UK Advance Bad Cash Credit Loan

By Mark Ven Reenen

This article looks at the way banks exploit customers with NSF and overdraft fees. It contrasts this with the other option known as payday or cash advances and proposes that these are in fact cheaper than bank fees. It goes on to show how banks lobby aggressively against the payday industry fearing cuts in there fees. The findings are based on a US study by the federal government and is freely down loadable.

This is an independent agency part of the federal government - created in 1933, just when thousands of banks failed. The 1920s and early 1930s saw thousands of banks fail. The FDIC is managed by a five-person Board of Directors, all of whom are appointed by the President and confirmed by the Senate, with no more than three being from the same political party.

★ ★ ★

▶ WHAT THE EXERCISE ASKS: Carry on the article about bank overdraft fees and payday advances, picking up right after its last sentence.

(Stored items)
★ ★ ★

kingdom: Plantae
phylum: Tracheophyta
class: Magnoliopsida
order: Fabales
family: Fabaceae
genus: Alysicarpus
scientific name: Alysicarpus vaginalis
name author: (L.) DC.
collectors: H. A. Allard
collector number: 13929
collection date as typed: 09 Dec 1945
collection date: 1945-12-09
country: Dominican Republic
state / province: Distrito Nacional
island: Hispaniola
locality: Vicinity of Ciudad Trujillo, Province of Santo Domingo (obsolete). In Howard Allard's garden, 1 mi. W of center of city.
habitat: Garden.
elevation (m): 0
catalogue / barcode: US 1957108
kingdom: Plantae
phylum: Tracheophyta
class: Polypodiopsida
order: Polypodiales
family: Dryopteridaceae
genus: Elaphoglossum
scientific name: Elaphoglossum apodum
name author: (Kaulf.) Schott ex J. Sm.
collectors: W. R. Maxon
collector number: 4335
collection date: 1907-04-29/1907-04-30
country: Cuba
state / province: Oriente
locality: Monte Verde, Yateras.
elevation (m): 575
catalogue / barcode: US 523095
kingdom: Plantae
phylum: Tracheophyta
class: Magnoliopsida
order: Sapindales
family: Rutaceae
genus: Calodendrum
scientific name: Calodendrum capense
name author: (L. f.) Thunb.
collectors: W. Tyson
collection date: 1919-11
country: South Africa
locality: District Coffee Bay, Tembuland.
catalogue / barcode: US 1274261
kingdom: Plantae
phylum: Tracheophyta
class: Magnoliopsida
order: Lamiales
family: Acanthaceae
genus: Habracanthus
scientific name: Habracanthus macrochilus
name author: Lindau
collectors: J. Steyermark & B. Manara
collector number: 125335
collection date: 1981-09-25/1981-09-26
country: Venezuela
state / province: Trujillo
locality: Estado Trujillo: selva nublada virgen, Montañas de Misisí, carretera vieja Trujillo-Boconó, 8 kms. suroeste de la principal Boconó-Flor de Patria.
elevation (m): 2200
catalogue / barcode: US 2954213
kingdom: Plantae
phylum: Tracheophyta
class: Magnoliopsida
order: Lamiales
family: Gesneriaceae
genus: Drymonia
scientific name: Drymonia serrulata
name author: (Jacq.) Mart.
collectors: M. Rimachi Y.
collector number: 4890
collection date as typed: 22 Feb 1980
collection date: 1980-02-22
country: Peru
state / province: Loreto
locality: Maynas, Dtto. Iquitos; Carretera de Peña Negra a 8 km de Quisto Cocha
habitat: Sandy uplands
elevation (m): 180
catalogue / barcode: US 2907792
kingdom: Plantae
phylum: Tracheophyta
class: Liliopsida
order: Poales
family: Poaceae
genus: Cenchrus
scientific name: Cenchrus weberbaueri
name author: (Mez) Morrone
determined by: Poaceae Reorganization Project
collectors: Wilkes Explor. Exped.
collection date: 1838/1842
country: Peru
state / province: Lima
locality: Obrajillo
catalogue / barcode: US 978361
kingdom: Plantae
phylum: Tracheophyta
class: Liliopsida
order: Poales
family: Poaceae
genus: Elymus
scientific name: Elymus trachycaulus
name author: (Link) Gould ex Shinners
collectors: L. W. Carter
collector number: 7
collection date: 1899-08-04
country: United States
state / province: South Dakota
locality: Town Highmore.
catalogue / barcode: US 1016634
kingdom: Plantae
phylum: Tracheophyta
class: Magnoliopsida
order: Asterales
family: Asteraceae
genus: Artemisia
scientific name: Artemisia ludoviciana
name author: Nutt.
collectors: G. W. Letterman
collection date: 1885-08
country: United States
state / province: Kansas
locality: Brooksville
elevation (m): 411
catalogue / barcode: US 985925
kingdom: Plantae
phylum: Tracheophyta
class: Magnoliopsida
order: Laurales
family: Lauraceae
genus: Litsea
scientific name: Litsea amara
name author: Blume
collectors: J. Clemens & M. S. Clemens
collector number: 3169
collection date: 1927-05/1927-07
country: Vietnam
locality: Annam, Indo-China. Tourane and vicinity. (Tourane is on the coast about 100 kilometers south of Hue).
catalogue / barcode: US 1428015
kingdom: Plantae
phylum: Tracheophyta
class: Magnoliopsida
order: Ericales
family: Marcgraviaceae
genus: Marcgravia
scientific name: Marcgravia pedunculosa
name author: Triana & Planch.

★ ★ ★

▶ TASK ANSWER:
This study of overdraft programs began in 2006. It was initially a response to the banks growth of automated overdraft programs. This is a system where the bank honors customers obligations using computer rules to determine non-sufficient qualification for overdraft coverage. Data and information were gathered through a survey of a sample of institutions representing 1,171 FDIC-supervised banks, and a separate data request of customer account and transaction-level data from a smaller set of 39 institutions.

The Federal Deposit Insurance Corporation (FDIC) published the results of a two year study on the use of overdraft programs operated by FDIC-supervised banks. The study found that a typical NSF check can result in overdraft fees and interest in excess of 3,500 percent APR. Customers in low income areas were more than likely twice as certain to incur these fees.

The FDIC study reinforces the payday loan industry's position that short-term cash advance loans are significantly less expensive than traditional bank overdraft fees. The study also found that, unlike payday loan companies that offer on-demand products, most banks (75.1 percent) automatically enrolled customers in overdraft programs that carry APRs and other fees far more expensive than the typical cash advance loan.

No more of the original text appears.